Heart drugs are proving rather useful to pharma companies hoping to find lucrative treatments of another kind of disorder, that maybe involves the heart, but mostly involves the loins.
A heart drug that went into clinical trials in the 1990s has become the linchpin for efforts to develop a medication to treat female sexual arousal disorder (FSAD), researchers are reporting. An estimated 40 percent of women have FSAD or another form of female sexual dysfunction, the difficulty or inability to find satisfaction in sexual expression.
Compounds that sustain the activity of vasoactive intestinal peptide (VIP) are a major target of drug research efforts. VIP controls blood flow to the vagina, and decreased blood flow is believed to be one factor in female sexual dysfunction. VIP is degraded in the body by several enzymes, including an enzyme called NEP. Blocking NEP thus allows VIP to continue working.
David Pryde and colleagues at Pfizer in the UK (the company that brought us Viagra) began work with Candoxatril, a powerful NEP inhibitor tested in the 1990s for chronic heart failure. By re-engineering Candoxatril’s molecular structure, they developed a compound with the key actions needed for an FSAD drug.
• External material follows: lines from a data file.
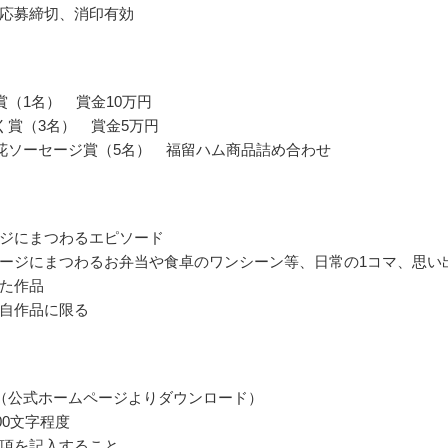
応募締切、消印有効
賞（1名） 賞金10万円
く賞（3名） 賞金5万円
花ソーセージ賞（5名） 福留ハム商品詰め合わせ
ジにまつわるエピソード
ージにまつわるお弁当や食卓のワンシーン等、日常の1コマ、思い
た作品
自作品に限る
（公式ホームページよりダウンロード）
200文字程度
項を記入すること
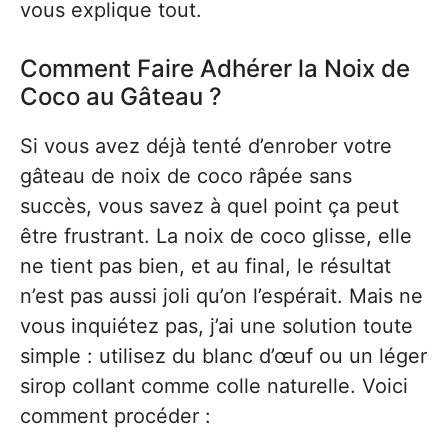
vous explique tout.
Comment Faire Adhérer la Noix de
Coco au Gâteau ?
Si vous avez déjà tenté d’enrober votre
gâteau de noix de coco râpée sans
succès, vous savez à quel point ça peut
être frustrant. La noix de coco glisse, elle
ne tient pas bien, et au final, le résultat
n’est pas aussi joli qu’on l’espérait. Mais ne
vous inquiétez pas, j’ai une solution toute
simple : utilisez du blanc d’œuf ou un léger
sirop collant comme colle naturelle. Voici
comment procéder :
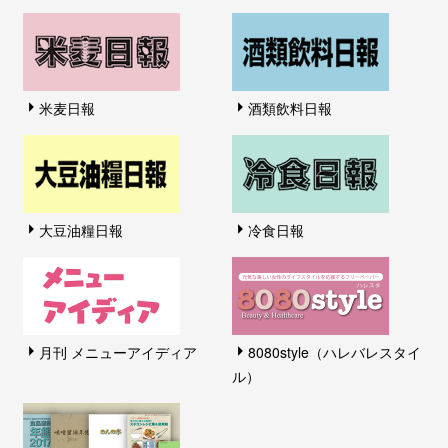
米麦日報
酒類飲料日報
大豆油糧日報
冷食日報
月刊 メニューアイディア
8080style（ハレバレスタイ
ル）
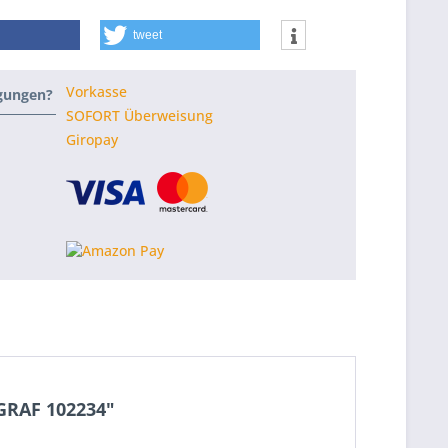
tweet
Vorkasse
ngungen?
SOFORT Überweisung
Giropay
GRAF 102234"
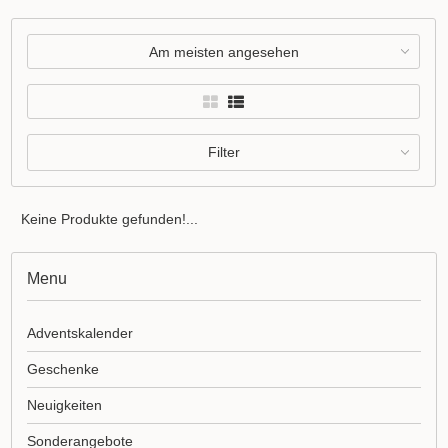
Am meisten angesehen
Filter
Keine Produkte gefunden!...
Menu
Adventskalender
Geschenke
Neuigkeiten
Sonderangebote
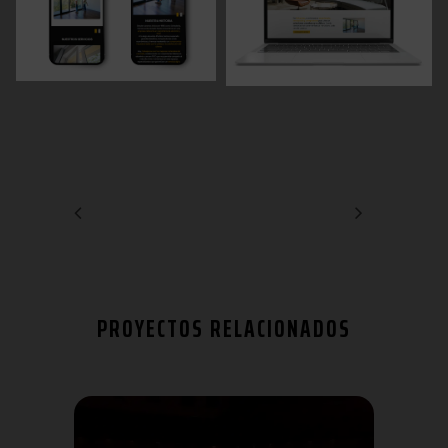
PROYECTOS RELACIONADOS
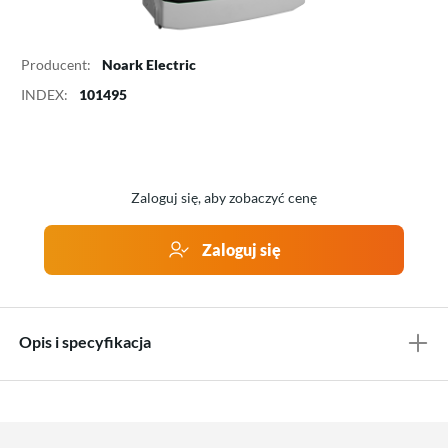
Producent:
Noark Electric
INDEX:
101495
Zaloguj się, aby zobaczyć cenę
Zaloguj się
Opis i specyfikacja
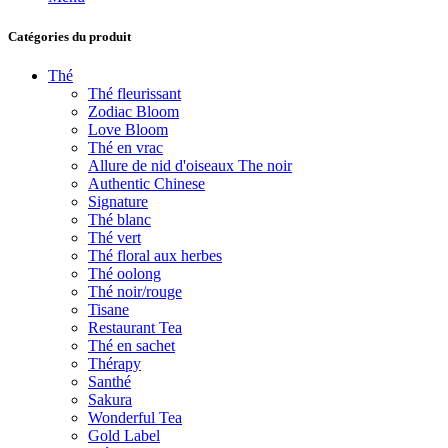
Catégories du produit
Thé
Thé fleurissant
Zodiac Bloom
Love Bloom
Thé en vrac
Allure de nid d'oiseaux The noir
Authentic Chinese
Signature
Thé blanc
Thé vert
Thé floral aux herbes
Thé oolong
Thé noir/rouge
Tisane
Restaurant Tea
Thé en sachet
Thérapy
Santhé
Sakura
Wonderful Tea
Gold Label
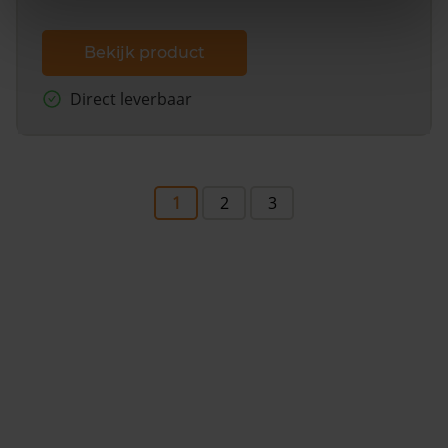
Bekijk product
Direct leverbaar
1
2
3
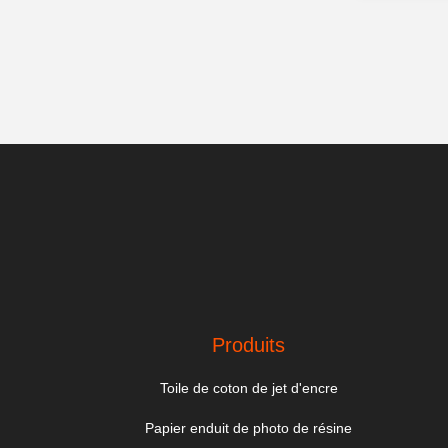
Produits
Toile de coton de jet d'encre
Papier enduit de photo de résine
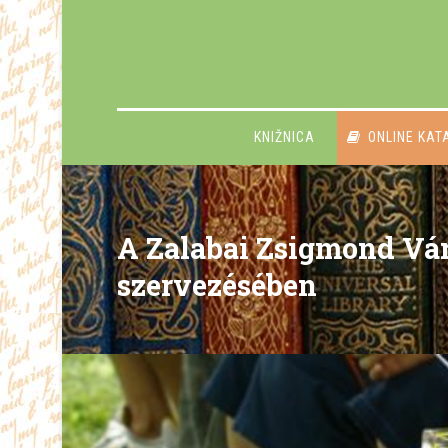
KNIŽNICA
ONLINE KAT
A Zalabai Zsigmond Vár
szervezésében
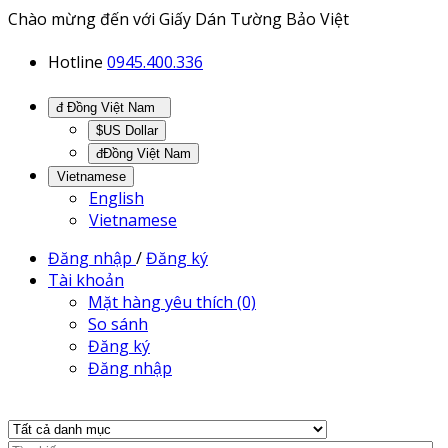
Chào mừng đến với Giấy Dán Tường Bảo Việt
Hotline
0945.400.336
đ Đồng Việt Nam
$US Dollar
đĐồng Việt Nam
Vietnamese
English
Vietnamese
Đăng nhập
/
Đăng ký
Tài khoản
Mặt hàng yêu thích (0)
So sánh
Đăng ký
Đăng nhập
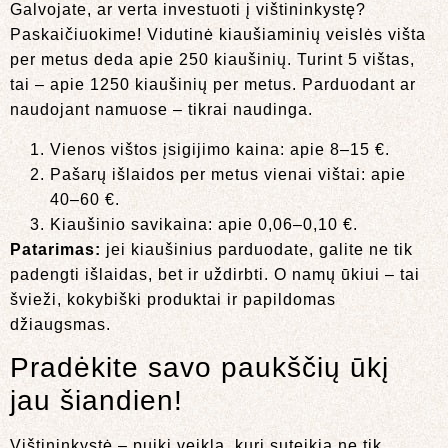
Galvojate, ar verta investuoti į vištininkystę?
Paskaičiuokime! Vidutinė kiaušiaminių veislės višta
per metus deda apie 250 kiaušinių. Turint 5 vištas,
tai – apie 1250 kiaušinių per metus. Parduodant ar
naudojant namuose – tikrai naudinga.
Vienos vištos įsigijimo kaina: apie 8–15 €.
Pašarų išlaidos per metus vienai vištai: apie
40–60 €.
Kiaušinio savikaina: apie 0,06–0,10 €.
Patarimas:
jei kiaušinius parduodate, galite ne tik
padengti išlaidas, bet ir uždirbti. O namų ūkiui – tai
švieži, kokybiški produktai ir papildomas
džiaugsmas.
Pradėkite savo paukščių ūkį
jau šiandien!
Vištininkystė – puiki veikla, kuri suteikia ne tik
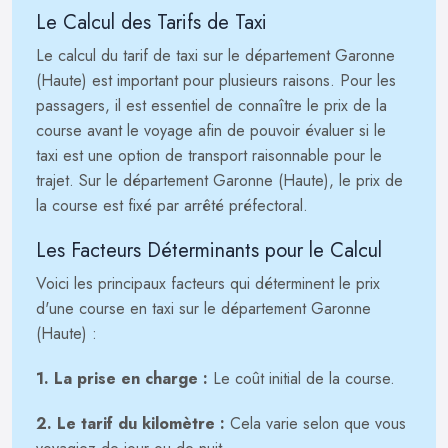
Le Calcul des Tarifs de Taxi
Le calcul du tarif de taxi sur le département Garonne
(Haute) est important pour plusieurs raisons. Pour les
passagers, il est essentiel de connaître le prix de la
course avant le voyage afin de pouvoir évaluer si le
taxi est une option de transport raisonnable pour le
trajet. Sur le département Garonne (Haute), le prix de
la course est fixé par arrêté préfectoral.
Les Facteurs Déterminants pour le Calcul
Voici les principaux facteurs qui déterminent le prix
d'une course en taxi sur le département Garonne
(Haute) :
1. La prise en charge :
Le coût initial de la course.
2. Le tarif du kilomètre :
Cela varie selon que vous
The new compound blocks NEP, takes effect rapidly, and continues having an effect for a relatively short time. “The compound demonstrates excellent efficacy in a rabbit model of sexual arousal and was expected to be similarly efficacious in humans,” the researchers state in the Journal of Medicinal Chemistry. The compound is undergoing clinical evaluation as a potential treatment for FSAD.